We started out with very pragmatic building types, and we made a strategic choice between exploring more extravagant forms, or exploring details and assembly. You can’t do both: you cannot do something interesting with the skin and the structure and still have a great deal of formal manipulation. We’re a little techie at heart. I just really love construction—the way buildings are made—taking the assembly and refining it. I’ve always said: When I master Ninety Degrees, I’ll move on.

Now she is on the cusp of change, from work that has been predominantly concerned with accommodating pragmatic functions, toward an architecture that is “magnetic.” From the days of ultra-minimalism, working on tight budgets to create new industrial spaces, Snow has progressed to making luxury homes out of former industrial structures along the Minneapolis riverfront.
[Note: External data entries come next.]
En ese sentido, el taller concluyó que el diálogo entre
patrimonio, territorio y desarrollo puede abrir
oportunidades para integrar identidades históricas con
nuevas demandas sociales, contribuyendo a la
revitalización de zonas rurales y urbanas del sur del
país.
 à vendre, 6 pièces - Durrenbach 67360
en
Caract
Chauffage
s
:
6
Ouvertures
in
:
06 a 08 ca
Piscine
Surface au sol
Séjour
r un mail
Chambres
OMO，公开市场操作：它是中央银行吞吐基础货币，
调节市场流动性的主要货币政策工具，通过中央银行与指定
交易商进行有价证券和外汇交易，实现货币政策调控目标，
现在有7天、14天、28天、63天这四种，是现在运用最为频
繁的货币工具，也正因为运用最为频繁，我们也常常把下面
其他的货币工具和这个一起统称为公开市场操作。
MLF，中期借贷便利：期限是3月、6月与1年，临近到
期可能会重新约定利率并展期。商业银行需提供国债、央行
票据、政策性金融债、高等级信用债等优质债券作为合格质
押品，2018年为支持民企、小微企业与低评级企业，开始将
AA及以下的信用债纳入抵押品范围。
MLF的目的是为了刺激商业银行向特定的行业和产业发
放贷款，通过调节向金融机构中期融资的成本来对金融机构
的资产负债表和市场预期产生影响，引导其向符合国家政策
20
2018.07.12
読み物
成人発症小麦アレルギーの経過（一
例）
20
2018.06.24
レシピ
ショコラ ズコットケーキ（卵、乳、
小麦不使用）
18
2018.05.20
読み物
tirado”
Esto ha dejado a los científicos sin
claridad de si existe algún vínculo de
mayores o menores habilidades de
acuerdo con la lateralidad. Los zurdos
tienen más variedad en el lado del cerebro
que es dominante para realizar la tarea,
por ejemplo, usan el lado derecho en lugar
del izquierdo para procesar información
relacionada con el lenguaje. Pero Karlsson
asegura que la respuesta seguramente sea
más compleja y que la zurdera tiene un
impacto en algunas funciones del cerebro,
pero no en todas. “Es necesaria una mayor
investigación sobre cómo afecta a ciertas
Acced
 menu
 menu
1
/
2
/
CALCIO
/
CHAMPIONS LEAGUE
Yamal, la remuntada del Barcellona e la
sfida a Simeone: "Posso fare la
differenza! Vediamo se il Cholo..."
Her latest completed project combines conversion and new construction, turning the former Gold Medal milling complex along the Mississippi River into loft condominiums for the city’s wealthiest denizens and adding a brand new nine-story building that holds its own between the renovated historic facades of the Mill District (including the neighboring Mill City Museum) and the new Jean Nouvel–designed Guthrie Theater.

The oddities in Snow’s portfolio—the SecurePet ID Collar and the Telematic Table proposal for the Walker Art Center— signal her ambition to transcend the boundaries between architecture and other design fields, such as product design and interactive media. Working with experts in other fields, from veterinary science to computer software, her firm has begun to address architecture at scales very different from that of buildings. Whatever the form or purpose, the work is always graced with precision, attention to detail, a sensitivity to the play of light and transparency, and a seductive shimmer.